現在のWebでは、HTTPではなくHTTPSが標準です。URLが https:// で始まるサイトは、HTTPSで通信しています。

HTTPとHTTPSの違い

HTTPSはHTTPにTLS(Transport Layer Security)という暗号化の仕組みを加えたものです。通信内容が暗号化されるため、第三者に盗み見られるリスクが大幅に減ります。

  • HTTP: 通信内容が平文(暗号化なし)
  • HTTPS: 通信内容が暗号化されている

なぜHTTPSが重要なのか

HTTPSが必要な理由は主に次の3つです。

  • パスワードやクレジットカード情報の盗聴を防ぐ
  • 通信内容の改ざんを防ぐ
  • 接続先のサーバーが本物であることを証明する

現在では、ほとんどのブラウザがHTTP接続のサイトに対して警告を表示するようになっています。

開発者ツールでHTTPを観察する

実際のHTTP通信は、ブラウザの開発者ツールで確認できます。

通信内容の確認方法

  1. ブラウザで任意のWebページを開く
  2. 開発者ツールを開く(F12キーまたは右クリック→「検証」)
  3. 「Network」タブを選択する
  4. ページを再読み込みする

一覧に表示される各行が1つのHTTPリクエスト/レスポンスのペアです。

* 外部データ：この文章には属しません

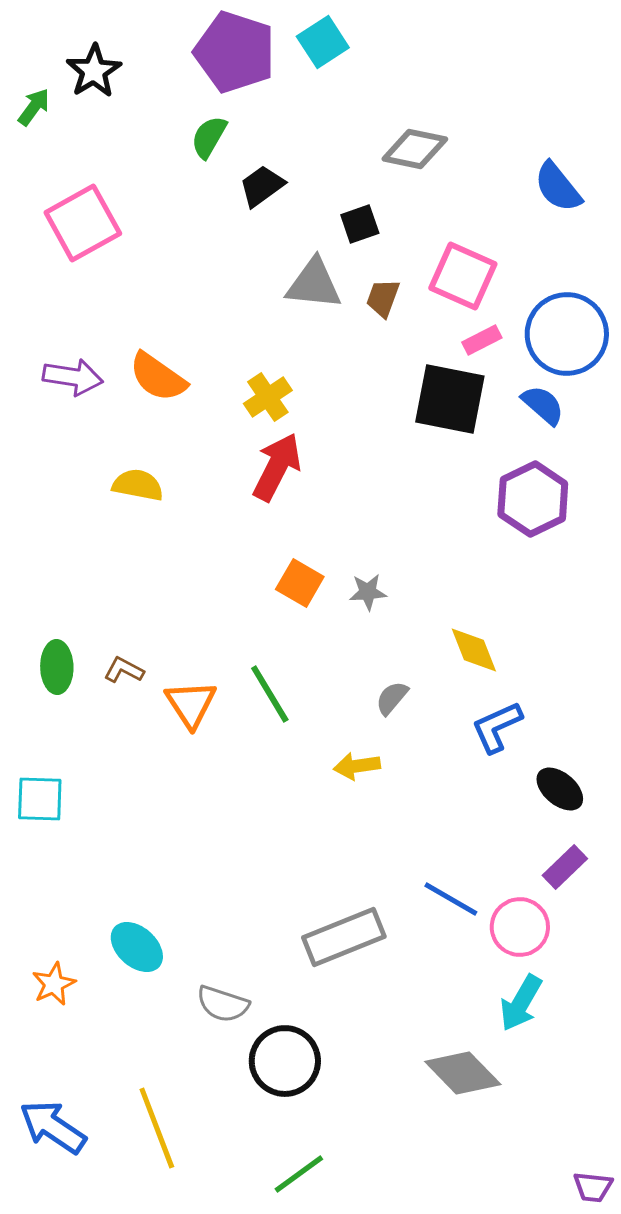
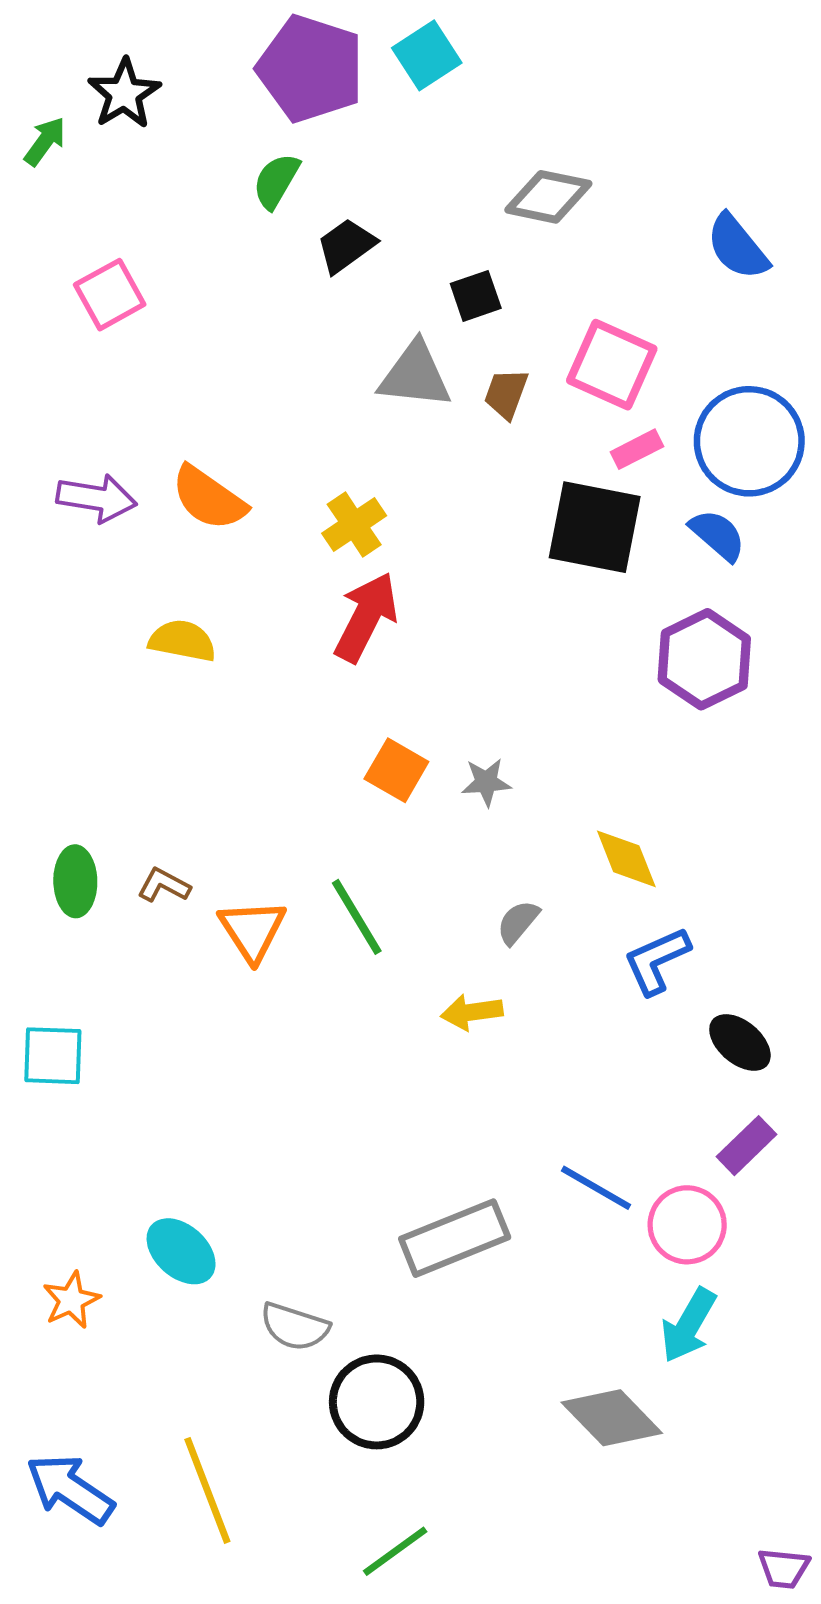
pink square: (83, 223) -> (110, 295), size x0.7

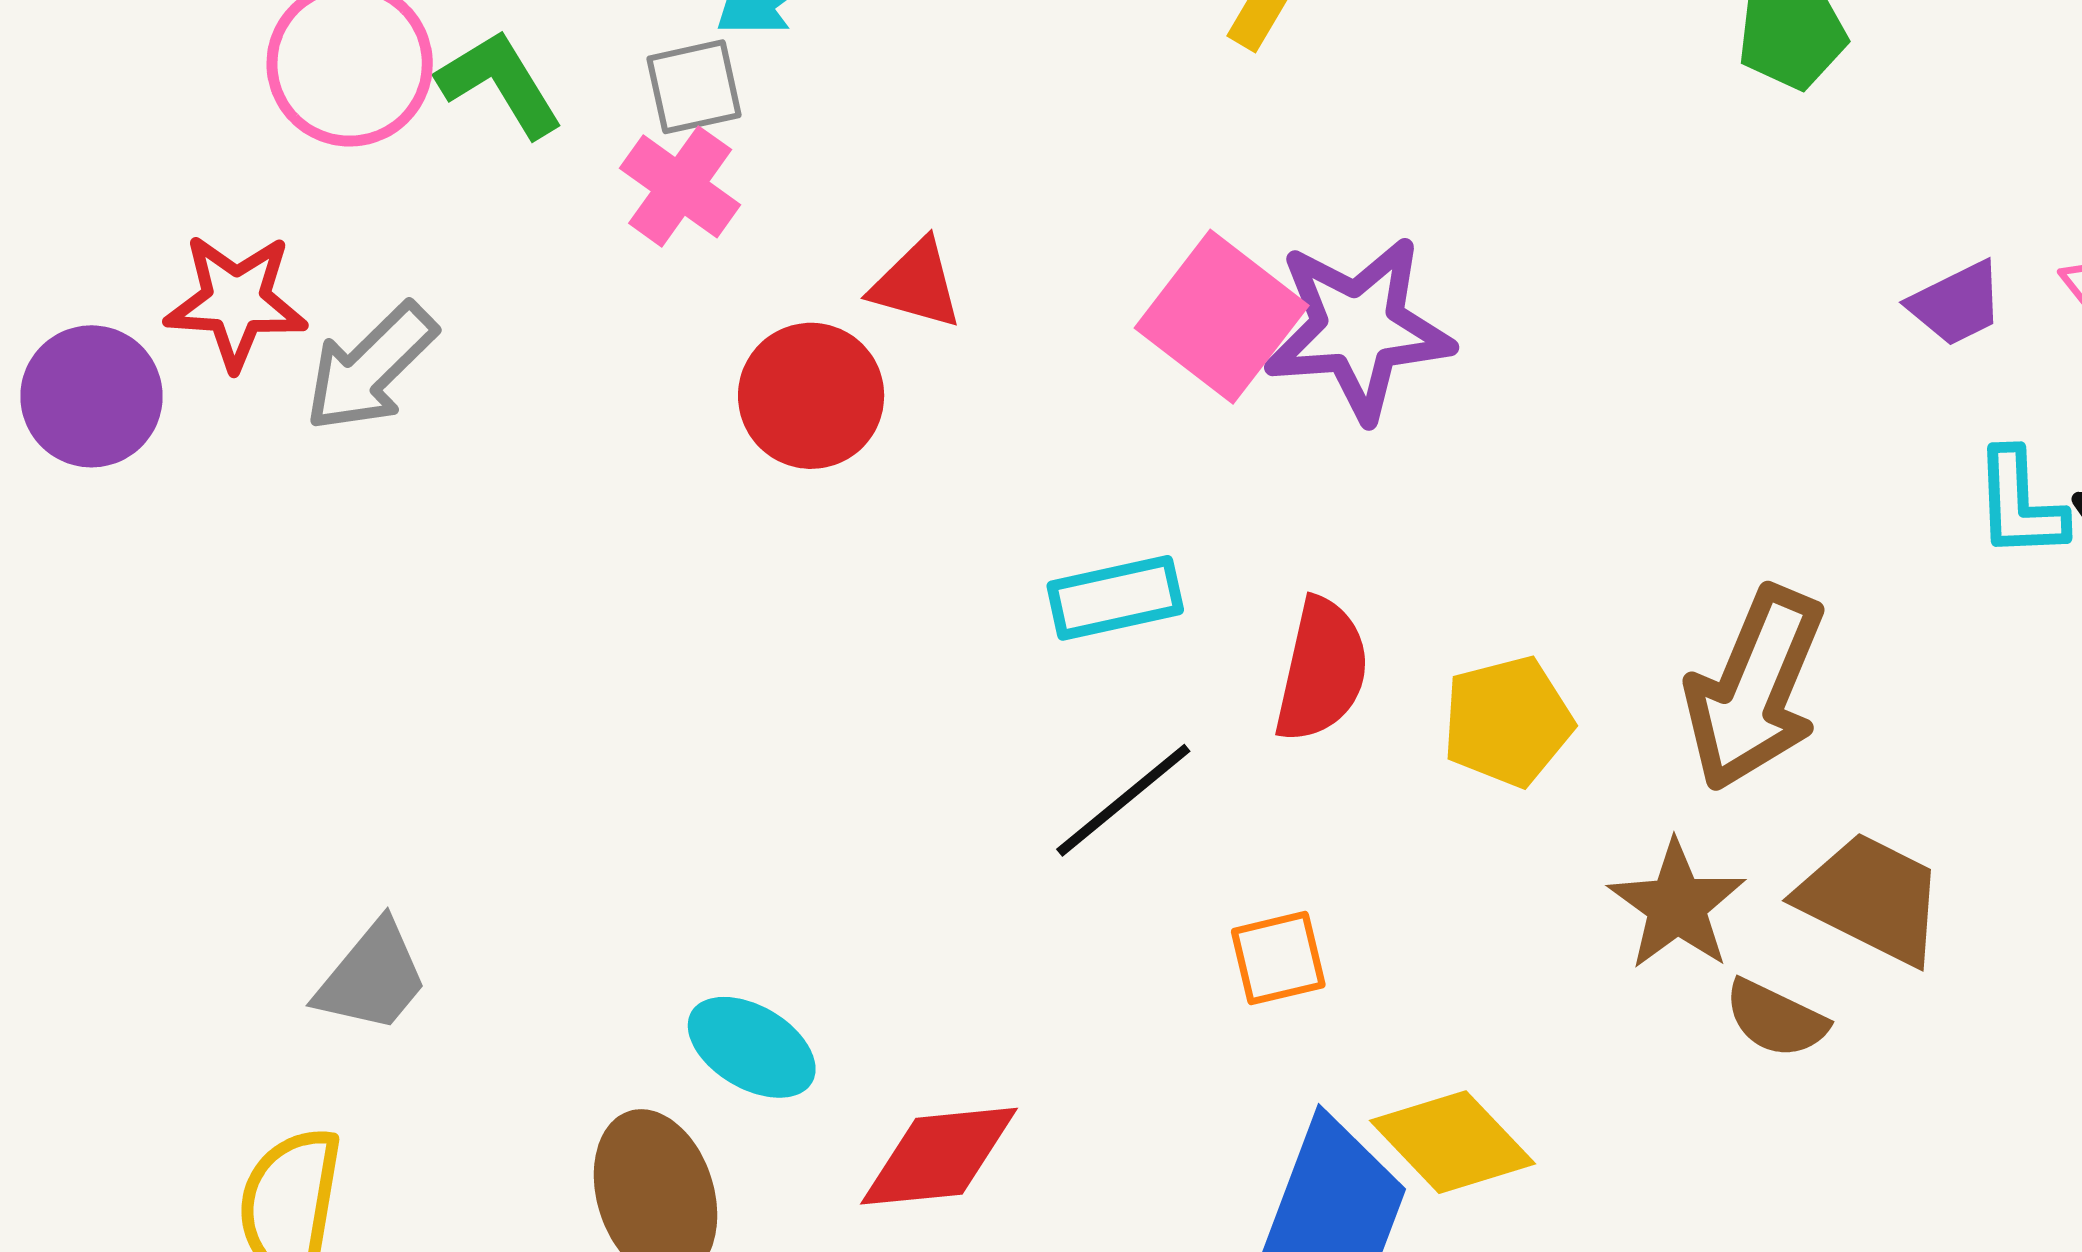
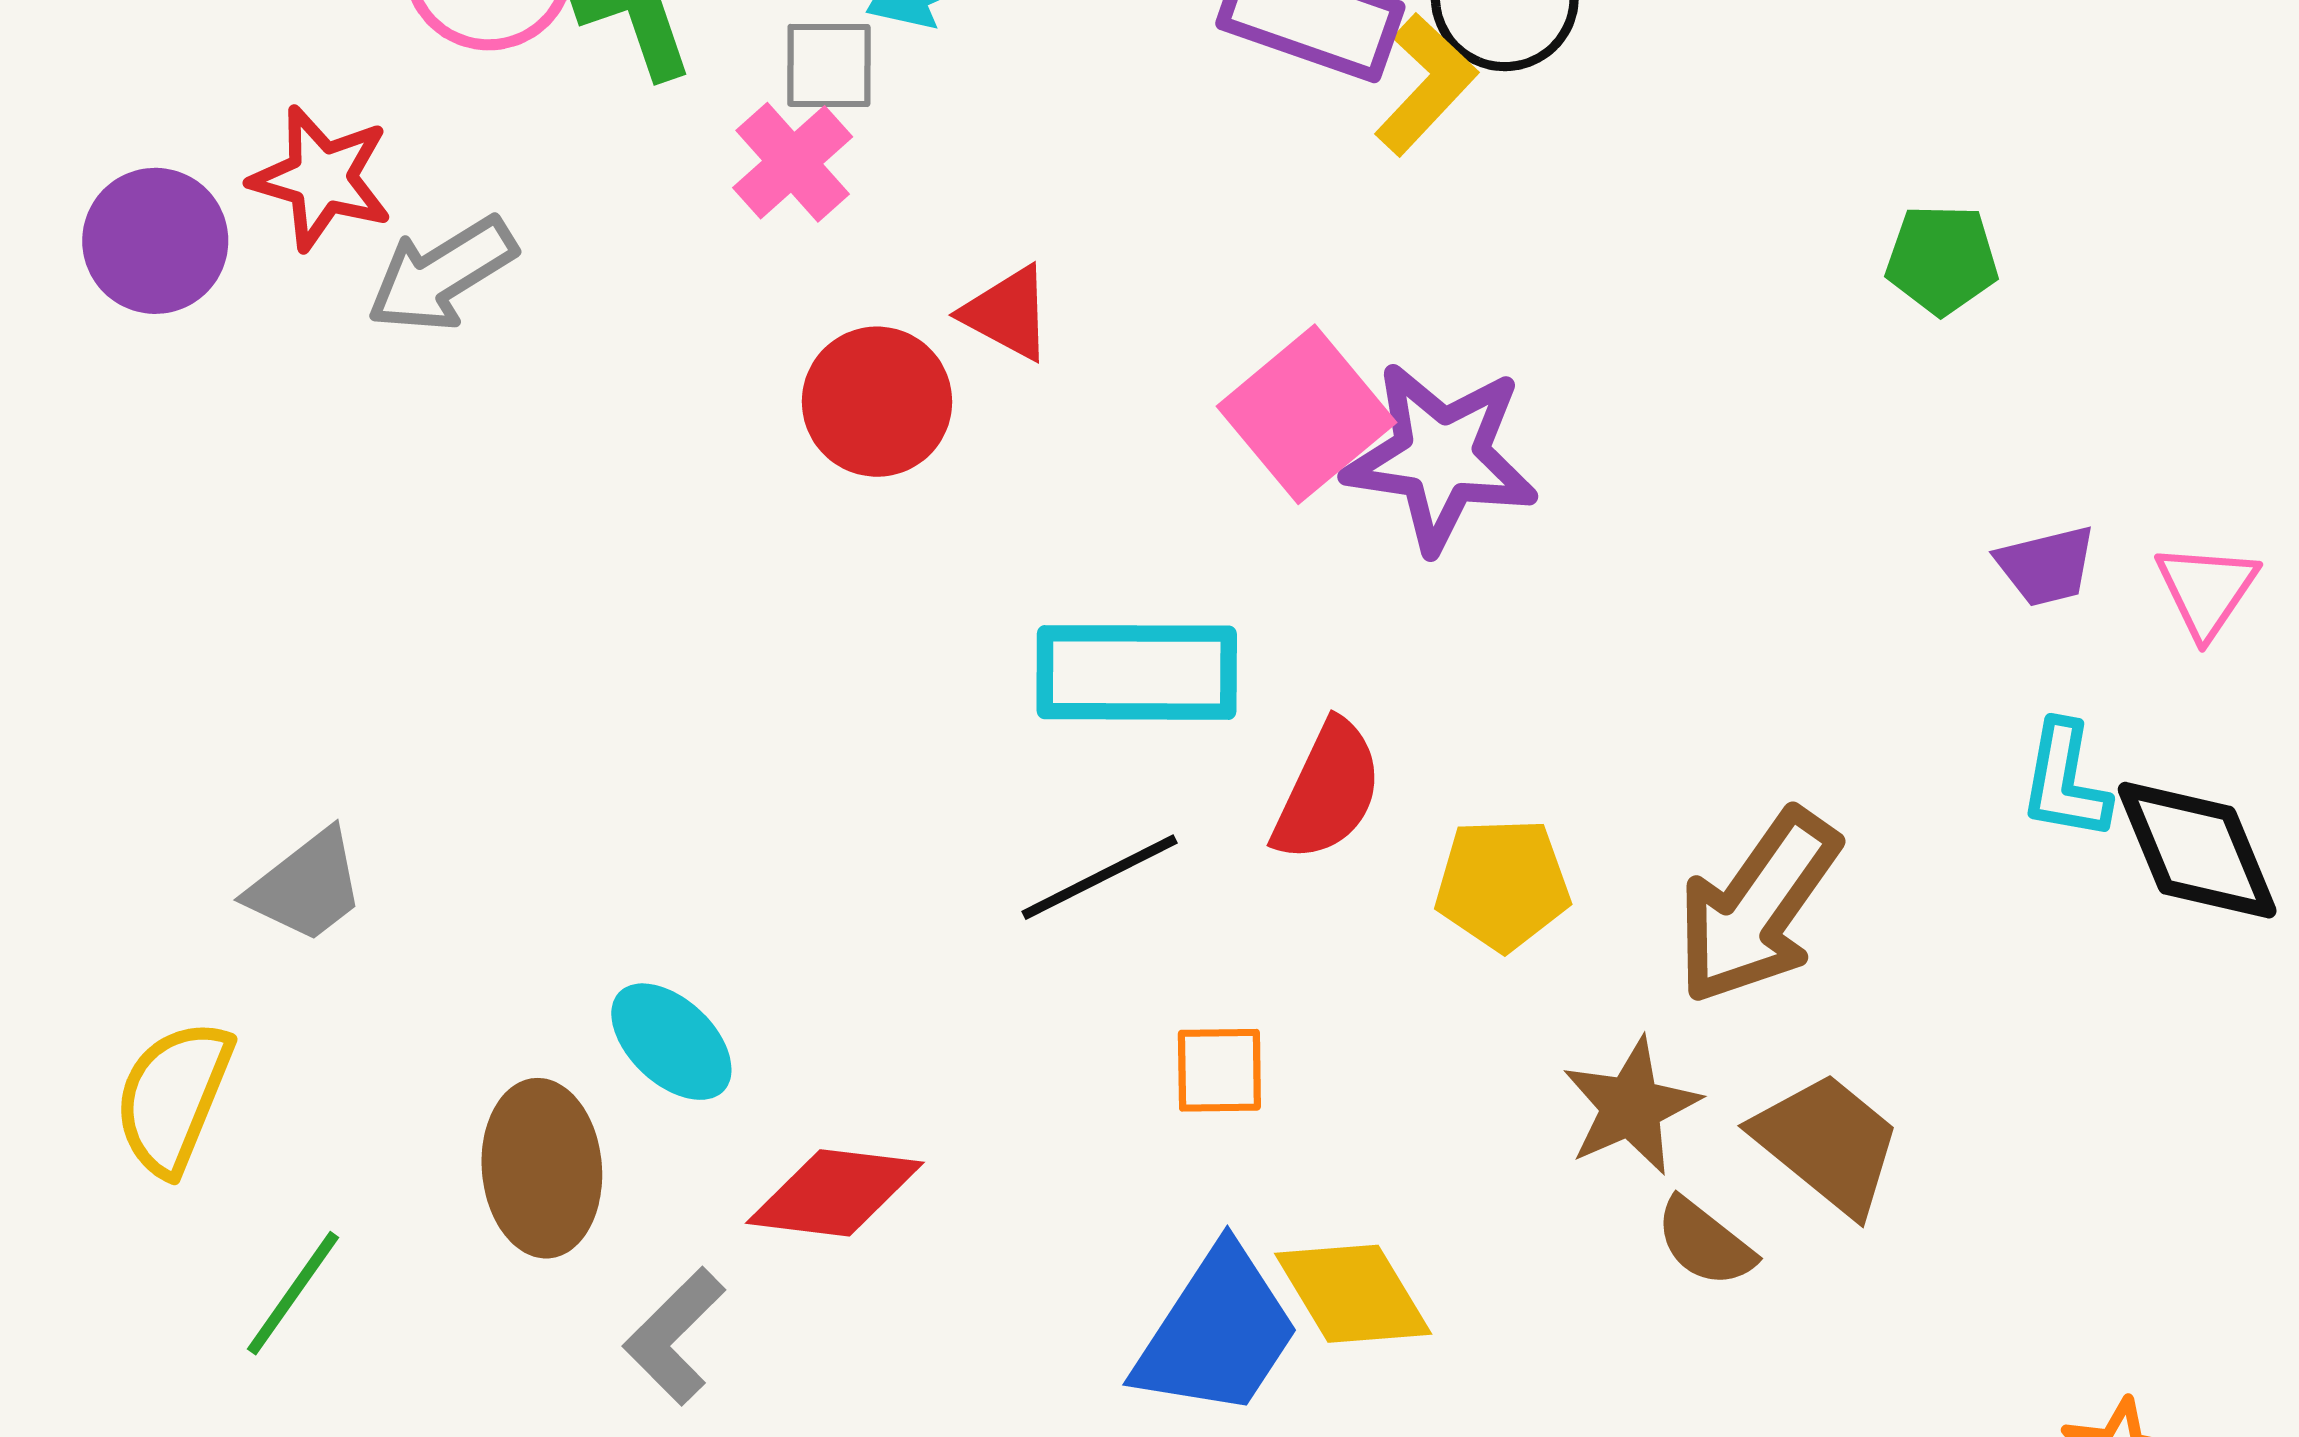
cyan rectangle: (1115, 598) -> (1137, 672), size x1.5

クリックすると、ヘッダーやボディの詳細を確認できます。

Pythonでリクエストを試す

Pythonの requests ライブラリを使うと、プログラムからHTTPリクエストを送信できます。

import requests

# GETリクエスト
response = requests.get("https://httpbin.org/get")
print(response.status_code)  # 200
print(response.json())       # レスポンスの中身

# POSTリクエスト
response = requests.post(
    "https://httpbin.org/post",
    json={"name": "田中太郎"}
)
print(response.status_code)  # 200

httpbin.org はHTTPリクエストのテストに使える無料サービスです。送ったリクエストの内容をそのまま返してくれるため、学習に便利です。

まとめ

この記事では、HTTPの基本を解説しました。

  • HTTPはブラウザとサーバー間の通信ルール(プロトコル)
  • リクエスト(要求)とレスポンス(応答)の組み合わせで成り立つ
  • HTTPメソッド(GET、POST、PUT、DELETE)で操作の種類を指定する
  • ステータスコード(200、404、500など)で処理結果を示す
  • HTTPSは暗号化が加わった安全な通信方式

HTTPの仕組みを理解しておくと、API開発やWebアプリケーションの構築がスムーズになります。まずはブラウザの開発者ツールで、ふだん閲覧しているサイトのHTTP通信を観察してみてください。